Güneri Cıvaoğlu

Güneri Cıvaoğlu

ngunericivaoglu@gmail.com

Tüm Yazıları
Haberin Devamı


Dünyada satışı 4 milyona doğru uzanan "Yüzbaşı Corelli'nin Mandolini" adlı kitapta, Yunanlı'nın karakteri, şöyle anlatılır.
"Her Yunanlı'nın içinde iki Yunanlı barınır.
Birincisi Helen tarafı.
Mantığa inanır, Platon ile Pythagoras'un ruhsal mirasçısıdır, oran duygusunu geliştirir.
Aşırılıklardan kaçar, sınırlarını bilir, içindeki şiddeti bastırır, uyum arar.
Hukuka uyar.
İkinci yanı olan Rum tarafı Bizans'tan alınmıştır.
Rum her türlü kalleşliğe, her türlü barbarlığa başvurur.
Rumlar fırsatçı, çıkarcı, para ve güç peşinde koşan kişilerdir.
Mantıklı değillerdir.
İçgüdüleriyle davrandıklarından herşeyi ellerine yüzlerine bulaştırırlar."


Siyaset psikolojisi

Bu girişten sonra, Türkiye - Yunanistan ilişkileri bağlamında son bir yılın grafiği için 2 farklı görüşü yansıtalım.
Birincisi: "Yunanistan, Türkiye'ye hiçbir zaman içtenlikle yakınlaşmadı.
Türkiye'nin AB üyesi olmasıyla gölgede kalacağını bilir ve bunu kesinlikle istemez.
Ama... Atina'yı ılımlı olmaya koşullar zorladı."
Örneğin...
Abdullah Öcalan gibi bir teröristin, Kenya'da Yunan Büyükelçiliği'nde ele geçirilmesiyle suçüstü yakalanmıştı.
Büyük bir prestij kaybıydı.
Öte yandan...
Almanya'da, Türkiye'ye karşı tavırları olan Hıristiyan Demokratlar seçimleri kaybetmiş, Avrupa Birliği'ne üyeliğimiz için daha sıcak bakan Sosyal Demokratlar iktidara gelmişti.
Yunanistan, artık Türkiye'ye karşı Almanya'yı kullanamayacaktı.
Deprem de, Türkiye'nin lehine esen bir insani rüzgar yaratmıştı.
Sonunda Yunanistan, bu sinerjiyle Türkiye'nin Avrupa Birliği'ne adaylığına "HAYIR" diyemedi.
Ama bu balayının uzun sürmeyeceği belliydi.

Somuta HAYIR

Papandreu Ankara'ya geldiğinde, İsmail Cem tarafından kendisine "artık somut adımlar atmalıyız" önerisi yapıldı.
İki öneri sunuldu.
Bunlardan birincisi, Güven Arttırıcı Önlemler Belgesi'ydi.
1) Türk ve Yunan uçakları Ege'de silahsız uçmalıydılar.
2) Open sky agreement denen ve iki tarafın uçaklarının birbirlerinin semaları üzerinde uçuşlarını serbest bırakan, böylece karşılıklı tehdit unsurları olup olmadığını sürekli denetleyen bir uygulama başlatılmalıydı.
(ABD ve Rusya bunu uyguluyor.

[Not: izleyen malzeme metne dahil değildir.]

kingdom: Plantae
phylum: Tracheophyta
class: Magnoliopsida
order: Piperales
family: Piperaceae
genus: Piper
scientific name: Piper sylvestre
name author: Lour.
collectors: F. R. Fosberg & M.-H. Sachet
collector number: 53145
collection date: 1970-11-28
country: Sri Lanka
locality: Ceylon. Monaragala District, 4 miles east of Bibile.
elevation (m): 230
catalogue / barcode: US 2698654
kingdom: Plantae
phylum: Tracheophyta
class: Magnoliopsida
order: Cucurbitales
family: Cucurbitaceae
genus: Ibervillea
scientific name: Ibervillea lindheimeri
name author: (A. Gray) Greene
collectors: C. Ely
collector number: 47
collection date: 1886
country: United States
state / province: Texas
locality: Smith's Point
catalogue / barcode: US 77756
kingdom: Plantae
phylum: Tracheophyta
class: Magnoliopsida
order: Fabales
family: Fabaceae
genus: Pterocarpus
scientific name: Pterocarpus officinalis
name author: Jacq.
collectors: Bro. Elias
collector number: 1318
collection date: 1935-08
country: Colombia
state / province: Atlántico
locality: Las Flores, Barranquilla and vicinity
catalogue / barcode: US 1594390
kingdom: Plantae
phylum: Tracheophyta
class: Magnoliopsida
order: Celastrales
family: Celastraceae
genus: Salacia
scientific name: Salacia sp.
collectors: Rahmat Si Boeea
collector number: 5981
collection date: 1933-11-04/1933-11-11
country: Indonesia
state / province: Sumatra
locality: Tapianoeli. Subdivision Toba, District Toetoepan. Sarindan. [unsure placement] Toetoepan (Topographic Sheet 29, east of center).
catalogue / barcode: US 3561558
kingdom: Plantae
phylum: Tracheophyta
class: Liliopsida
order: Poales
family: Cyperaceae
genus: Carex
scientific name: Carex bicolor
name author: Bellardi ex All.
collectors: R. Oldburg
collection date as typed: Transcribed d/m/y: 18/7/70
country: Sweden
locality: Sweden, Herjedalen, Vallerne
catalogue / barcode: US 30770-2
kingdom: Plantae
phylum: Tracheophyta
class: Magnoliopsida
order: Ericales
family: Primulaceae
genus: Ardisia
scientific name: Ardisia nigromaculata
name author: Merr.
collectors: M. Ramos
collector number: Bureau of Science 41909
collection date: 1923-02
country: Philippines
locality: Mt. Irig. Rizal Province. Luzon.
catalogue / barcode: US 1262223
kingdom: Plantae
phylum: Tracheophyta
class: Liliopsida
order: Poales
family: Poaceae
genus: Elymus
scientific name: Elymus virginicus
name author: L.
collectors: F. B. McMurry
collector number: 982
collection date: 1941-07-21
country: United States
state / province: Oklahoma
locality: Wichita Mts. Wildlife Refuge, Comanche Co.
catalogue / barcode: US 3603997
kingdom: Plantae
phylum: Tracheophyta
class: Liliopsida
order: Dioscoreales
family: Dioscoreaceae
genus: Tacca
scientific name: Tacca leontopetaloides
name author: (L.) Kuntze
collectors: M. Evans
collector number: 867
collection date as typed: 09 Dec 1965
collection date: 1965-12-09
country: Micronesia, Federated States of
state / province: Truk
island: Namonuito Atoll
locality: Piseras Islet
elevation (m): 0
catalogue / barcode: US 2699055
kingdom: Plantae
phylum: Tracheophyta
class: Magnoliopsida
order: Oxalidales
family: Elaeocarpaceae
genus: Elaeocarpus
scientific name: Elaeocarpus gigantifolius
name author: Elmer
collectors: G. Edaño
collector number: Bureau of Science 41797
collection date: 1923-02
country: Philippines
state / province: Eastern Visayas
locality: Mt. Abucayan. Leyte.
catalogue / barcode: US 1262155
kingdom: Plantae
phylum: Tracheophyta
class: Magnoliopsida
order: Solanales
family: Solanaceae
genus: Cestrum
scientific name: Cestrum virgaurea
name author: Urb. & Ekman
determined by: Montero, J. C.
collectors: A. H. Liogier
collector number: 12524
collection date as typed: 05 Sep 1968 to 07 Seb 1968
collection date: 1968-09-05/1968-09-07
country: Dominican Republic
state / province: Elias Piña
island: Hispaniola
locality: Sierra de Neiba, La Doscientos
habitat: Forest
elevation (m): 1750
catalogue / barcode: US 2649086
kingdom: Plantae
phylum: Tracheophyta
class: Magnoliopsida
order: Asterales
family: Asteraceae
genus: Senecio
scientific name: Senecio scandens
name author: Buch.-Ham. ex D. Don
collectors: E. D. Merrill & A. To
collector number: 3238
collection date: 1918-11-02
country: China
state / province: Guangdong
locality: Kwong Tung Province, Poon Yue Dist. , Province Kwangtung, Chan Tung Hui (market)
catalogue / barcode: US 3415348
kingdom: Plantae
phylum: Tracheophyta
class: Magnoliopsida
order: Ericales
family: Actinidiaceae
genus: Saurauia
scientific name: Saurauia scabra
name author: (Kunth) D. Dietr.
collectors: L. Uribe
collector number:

GC)
3) Birlikte manevralar yapılmalıydı.
4) Savaş gemilerinin karşılıklı liman ziyaretleri olmalıydı.
İkinci belge ise...
"Manevralar nasıl olacak, uçuşlar nasıl düzenlenecek, Balkanlar'da askeri mevcudiyetlerde işbirliği ve NATO'da ortak askeri tavır nasıl konacak, sivil kurumlarla nasıl yaklaşımlar olacak?.." gibi uygulamaları düzenliyordu.
Ne yazık ki...
Yunanistan tarafından uzun süre cevap verilmedi ve nihayet "NATO çevresinde ya da bir yüksek komitede bu konuları ele alalım" denildi.
Yani...
Yunanistan somut adım atmadı.

Kasisli yol

İkinci görüş ise şöyle:
"Bu kasisli bir yoldur.
İnişler çıkışlar, zikzaklar doğaldır.
İki tarafın da iç politika zorlukları vardır.
Ama...
Türkiye - Yunanistan yakınlaşması, aklın yoludur ve sürecektir.
Nitekim...
Ekonomi, kültür ve terörizm konularında 9 anlaşma imzalanmış bulunuyor."
İşte böyle bir ortamda, Yunanistan Parlamentosu'nun başta turizm olmak üzere o anlaşmaları dondurduğu haberleri gelmekte.
Ecevit - Simitis görüşmesi de doğrusu kaygıları - yeterince - gidermiş değil.
İlişkilerimiz, "Helen" ve "Rum" uçları arasında sarkaç hareketleri yapıyor.